We can change the color by using the fill argument. Again, we can specify this within aes to give every province a different color, or we can specify it in the geom_bar() function to give everything the same color.

If we want to make each province a different color, we do it as follows:

ggplot(data = Netherlands, aes(x = Region, y = Population, fill = Region)) +
  geom_bar(stat = "identity") + 
  coord_flip() + 
  scale_y_continuous(labels = comma)

And if we want everything to have the same color, we can do that in the following way:

ggplot(data = Netherlands, aes(x = Region, y = Population)) +
  geom_bar(stat = "identity", fill = "tomato") + 
  coord_flip() + 
  scale_y_continuous(labels = comma)

Personally, I prefer that every province has a different color. Finally, we can make the provinces ordered based on the population. To do this, we use reorder within the aes() function.

If we want to order the provinces from high to low, we can do that by giving the x argument: reorder(Region, +Population).
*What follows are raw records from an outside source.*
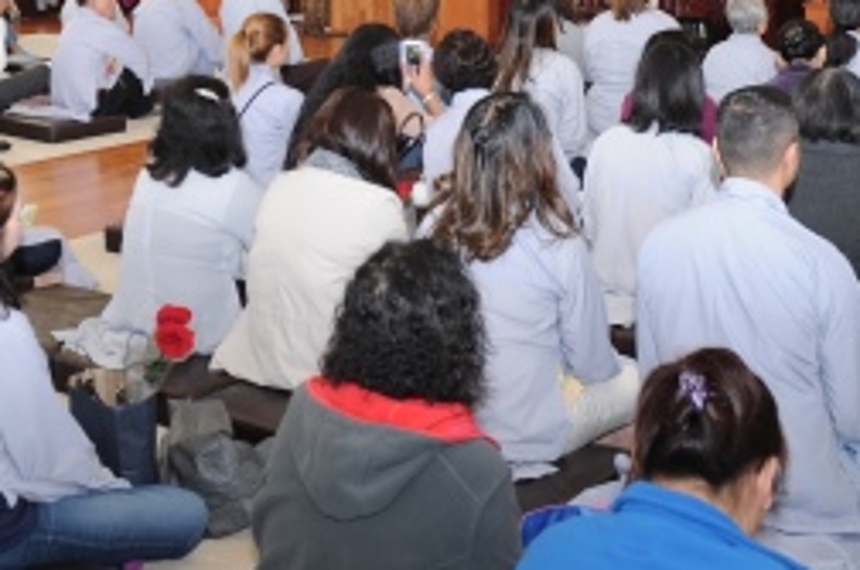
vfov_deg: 21.3
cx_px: 276
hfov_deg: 32.6
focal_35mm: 61
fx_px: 1454
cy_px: -26
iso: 400
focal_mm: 24
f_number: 5
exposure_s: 1/50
This indicates that we want the regions from high to low based on the population variables. The +Population means from high to low, but we could’ve also ordered from low to high by using -Population. If we use reorder(Region, +Population), it will look like this:

ggplot(data = Netherlands, aes(x = reorder(Region, +Population), y = Population, fill = Region)) +
  geom_bar(stat = "identity") + 
  coord_flip() + 
  scale_y_continuous(labels = comma)

11.2.5 Themes

Within ggplot, we can choose several themes. For example, we can use the default theme with a gray grid background, but we can also choose other options. To add a theme, you can simply add another theme layer with the + sign.

For example, if we don’t want a gray background, we can use theme_classic(). If we use theme_classic() for the previous example, it will look like this:

ggplot(data = Netherlands, aes(x = reorder(Region, +Population), y = Population, fill = Region)) +
  geom_bar(stat = "identity") + 
  coord_flip() + 
  scale_y_continuous(labels = comma) +
  theme_classic()

Now we have a white background instead of a gray one.

Besides theme_bw(), there are also other themes we can choose from such as theme_minimal(), theme_classic(), theme_gray() and theme_light(). You should try out different themes and choose the one that fits your style and visualization.